The 4th Circuit Court of Appeals’ July 28 ruling to strike down Virginia’s ban on same-sex marriage could have implications for North Carolina’s Amendment One, according to the Campaign for Southern Equality.
North Carolina voters approved the constitutional ban on same-sex marriage in 2012. Multiple federal challenges to Amendment One are currently making their way through the courts, including General Synod of the United Church of Christ vs. Cooper, which includes several plaintiffs from WNC challenging the ban on religious freedom grounds.
The Campaign for Southern Equality, a local LGBT advocacy group, will have a meeting today, July 28, to “discuss what that ruling means for states in the 4th Circuit and prepare for Day One of marriage equality in North Carolina,” according to a Facebook post. It will be held at First Congregational UCC (20 Oak Street in downtown Asheville) at 6 p.m.
UPDATE: At a 4 p.m. press conference on July 28, North Carolina Attorney General Roy Cooper said the state will no longer defend its ban on gay marriage after the 4th Circuit court’s ruling. “It’s time to stop making arguments we will lose,” he said. “There are no more arguments left to be made.”
UPDATE: Here’s more on the implications for North Carolina from the Raleigh News & Observer:
“Our office believes the judges in North Carolina are bound by this 4th Circuit decision,” he said. “In addition, the State of North Carolina will acknowledge the 4th Circuit opinion that marriage is a fundamental right.”
… The decision probably won’t allow same-sex marriages in any state anytime soon. The defendants in the Virginia case are expected to request a delay in its effect until the case runs its course.

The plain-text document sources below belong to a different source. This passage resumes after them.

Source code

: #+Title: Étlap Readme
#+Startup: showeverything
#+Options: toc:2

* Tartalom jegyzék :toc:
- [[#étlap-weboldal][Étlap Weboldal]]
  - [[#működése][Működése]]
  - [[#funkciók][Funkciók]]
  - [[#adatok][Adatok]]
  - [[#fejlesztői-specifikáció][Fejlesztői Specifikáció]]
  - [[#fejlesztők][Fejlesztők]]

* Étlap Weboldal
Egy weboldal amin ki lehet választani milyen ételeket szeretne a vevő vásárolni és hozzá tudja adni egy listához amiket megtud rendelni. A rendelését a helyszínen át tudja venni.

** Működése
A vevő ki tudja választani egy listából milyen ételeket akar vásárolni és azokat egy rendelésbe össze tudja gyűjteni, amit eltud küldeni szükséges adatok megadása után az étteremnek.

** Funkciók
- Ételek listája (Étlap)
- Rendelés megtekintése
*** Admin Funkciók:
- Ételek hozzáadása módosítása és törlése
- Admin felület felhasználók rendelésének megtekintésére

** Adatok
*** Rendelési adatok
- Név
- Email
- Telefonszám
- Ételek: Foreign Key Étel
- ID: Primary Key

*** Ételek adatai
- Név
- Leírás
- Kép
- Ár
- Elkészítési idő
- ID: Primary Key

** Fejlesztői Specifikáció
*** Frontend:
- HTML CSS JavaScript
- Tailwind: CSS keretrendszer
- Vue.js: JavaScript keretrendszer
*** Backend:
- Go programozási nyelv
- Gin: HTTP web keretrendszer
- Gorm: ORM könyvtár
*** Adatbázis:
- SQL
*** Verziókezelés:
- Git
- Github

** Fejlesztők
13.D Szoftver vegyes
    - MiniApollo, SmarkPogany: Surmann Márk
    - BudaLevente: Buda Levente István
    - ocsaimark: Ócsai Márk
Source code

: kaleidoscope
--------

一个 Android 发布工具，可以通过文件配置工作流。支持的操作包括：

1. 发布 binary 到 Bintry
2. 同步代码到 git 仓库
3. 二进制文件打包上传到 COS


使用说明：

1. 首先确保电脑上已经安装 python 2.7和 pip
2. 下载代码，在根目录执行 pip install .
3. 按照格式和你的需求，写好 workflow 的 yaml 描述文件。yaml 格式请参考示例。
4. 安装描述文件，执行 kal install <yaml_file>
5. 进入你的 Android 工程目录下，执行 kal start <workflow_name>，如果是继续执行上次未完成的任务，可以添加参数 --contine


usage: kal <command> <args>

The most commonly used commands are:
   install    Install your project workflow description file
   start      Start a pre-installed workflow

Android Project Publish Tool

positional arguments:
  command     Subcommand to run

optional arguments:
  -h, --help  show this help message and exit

That conclusion may come at the U.S. Supreme Court, next year at the earliest, but legal observers expect a flurry of action now in the lower-level cases pending in North Carolina and other states throughout the circuit. …
Cooper, who is widely considered to be a possible candidate for governor in 2016, previously has said that he personally supports same-sex marriage but would defend the state’s laws. He said Monday that he decided not to defend North Carolina’s ban because he could make no effective argument in a case that already appears headed to the U.S. Supreme Court.
Here’s the Campaign for Southern Equality’s statement on the 4th Circuit Court of Appeals ruling:
The 4th Circuit Court of Appeals ruled today in Bostic v. Schaefer. The three judge panel upheld the decision to strike down Virginia’s ban on same-sex marriage. The ruling paves the way for Amendment One to be struck down in North Carolina.
“Today’s ruling is further proof that there is not a single valid legal argument to uphold Amendment One. It’s not a question of if Amendment One will be struck down, but when. Each day that North Carolina’s ban on same-sex marriage remains on the books, families are harmed. The Campaign for Southern Equality will continue to call for swift action from the courts to overturn Amendment One, and for citizens and elected officials to take a stand against this discriminatory and immoral law,” said Rev. Jasmine Beach-Ferrara, Executive Director of the Campaign for Southern Equality.
“Federal courts in recent months have made clear – emphatically and unequivocally – that it is unconstitutional for state governments to discriminate against loving and committed couples who want the benefits and security that marriage provides,” said Jacob Sussman, lead counsel for plaintiffs in General Synod of the United Church of Christ vs. Cooper and partner at Tin Fulton Walker & Owen.
You can read the full Bostic v. Schaefer ruling at: http://www.ca4.uscourts.gov/Opinions/Published/141167.P.pdf
In North Carolina, multiple federal challenges to Amendment One are working their way through the courts. The focus now returns to General Synod of the United Church of Christ v. Cooper, a
federal legal challenge to North Carolina’s ban on same-sex marriage filed in the Western District of North Carolina. Plaintiffs in the lawsuit include same-sex couples and four national religious denominations – the United Church of Christ, the Alliance of Baptists, the Association of Welcoming and Affirming Baptists and the Central Conference of American Rabbis – in addition to Episcopalian, Jewish and Baptist clergy from across North Carolina. Plaintiffs are seeking a preliminary injunction in the case and are represented by the law firms of Tin Fulton Walker & Owen and Arnold & Porter LLP.
The Campaign for Southern Equality, which promotes LGBT equality across the South, is coordinating a public education campaign accompanying the case. Supporting documents and profiles of the Plaintiffs in General Synod of the UCC v. Cooper can be found at http://www.amendmentonechallenge.org. The Campaign for Southern Equality is a national effort to assert the full humanity and equality of lesbian, gay, bisexual and transgender (LGBT) people in American life and to increase public support for LGBT rights.